Analyst · Justin Bergner from Gabelli & Company. Your line is open. Please go ahead

Great. No, it does seem like the cost have come in lower but we’ll await final detail.

Klaus Kleinfeld

Chairman

And you will really get this when both teams go on to the road shows. And as I said, both are planning to start this in two weeks from now. So you also get a glimpse on to 2017. Okay, I guess we probably have time for one more question. So one is that possible? Operator.

Operator

Operator

Your final question comes from the line of Tony Rizzuto from Cowen and Company. Your line is open. Please go ahead.

Tony Rizzuto

Analyst · Cowen and Company. Your line is open. Please go ahead

My question is on the jet engine side and Klaus you mentioned some of the supply chain challenges. And I was wondering how were those jet engine deliveries facing in the fourth quarter?

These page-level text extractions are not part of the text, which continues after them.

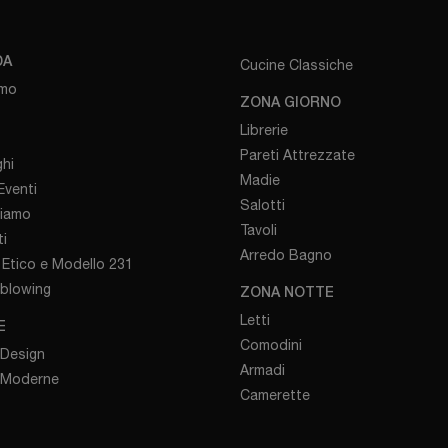
DA
Cucine Classiche
amo
ZONA GIORNO
Librerie
Pareti Attrezzate
hi
Madie
venti
Salotti
iamo
Tavoli
i
Arredo Bagno
Etico e Modello 231
eblowing
ZONA NOTTE
Letti
E
Comodini
 Design
Armadi
 Moderne
Camerette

Earlier you were expecting a fairly good ramp in 4-Q and then also possibly associated with that, when you talk about teasing pains I notice that one of the Japanese airline ANA has been talking about issues revolving around the turbine blade material at least on the Rolls Royce engine for the 787. I don’t know if GE is experiencing similar issues. But I guess about the engine deliveries that you are seeing in 4-Q is [Arcana] currently sourcing any of the materials that go in go that blade material? And whatever you could tell us on that would be great.

Klaus Kleinfeld

Chairman

I cannot speak for our customers, but one thing I can tell you, we are supplying and you know this, we’ve gotten the charts up there where you see we are literally supplying every commercial jet engine that exists on this planet and have on many of those we have lot of material on there. So we are basically supporting all of them to manage this what I would call an unprecedented ramp up with really multiple, very challenging new technologies. And what we typically have is, because in this phase the supply chain as I described is relatively long. So we are supplying aluminum lithium for instance for fan blades and then it goes to a machine shop and then it goes to some coating and then it goes to somebody who basically puts all these pieces together. So the chain is long and then its tested, final tested and build in. So the only way how you can get hold of these issues is to get your arms around the whole supply chain under the guidance of the OEM, and that’s how this industry is working this out. So with pretty much everybody we have jointly committed action plans and we are fulfilling those.

Tony Rizzuto

Analyst · Cowen and Company. Your line is open. Please go ahead

That’s very helpful and I appreciate that. I was going to ask another, but I’ll get that offline. Thank you

Klaus Kleinfeld

Chairman

Okay, so we got to move on. So let me conclude. I think you saw that with all that’s going on we steered steady through this quarter, deliver our profits growth at Arconic and Alcoa Corporation performed well in a low pricing environment. Productivity was exceptional. Alcoa Corporation has delivered on its 26 cost curve goals that we over achieved them. The three year target adjustment at Arconic reflect basically the near term industry realities. The fundamentals let’s not forget that, and the questions. Thank you very much for the questions. \ The fundamental in the key markets remain solid, separation is on track, and we are looking forward very much to launching two new companies on November 1. So this will be the last time we will get together on this constellation after 128 years and not with everybody in the room. So thank you very much for listening to us and paying attention. I’m very much looking forward to also see you as investors and its interested parties going forward for Alcoa Corporation as well Arconic. Thank you very much.

Operator

Operator

This concludes today’s conference call. You may now disconnect.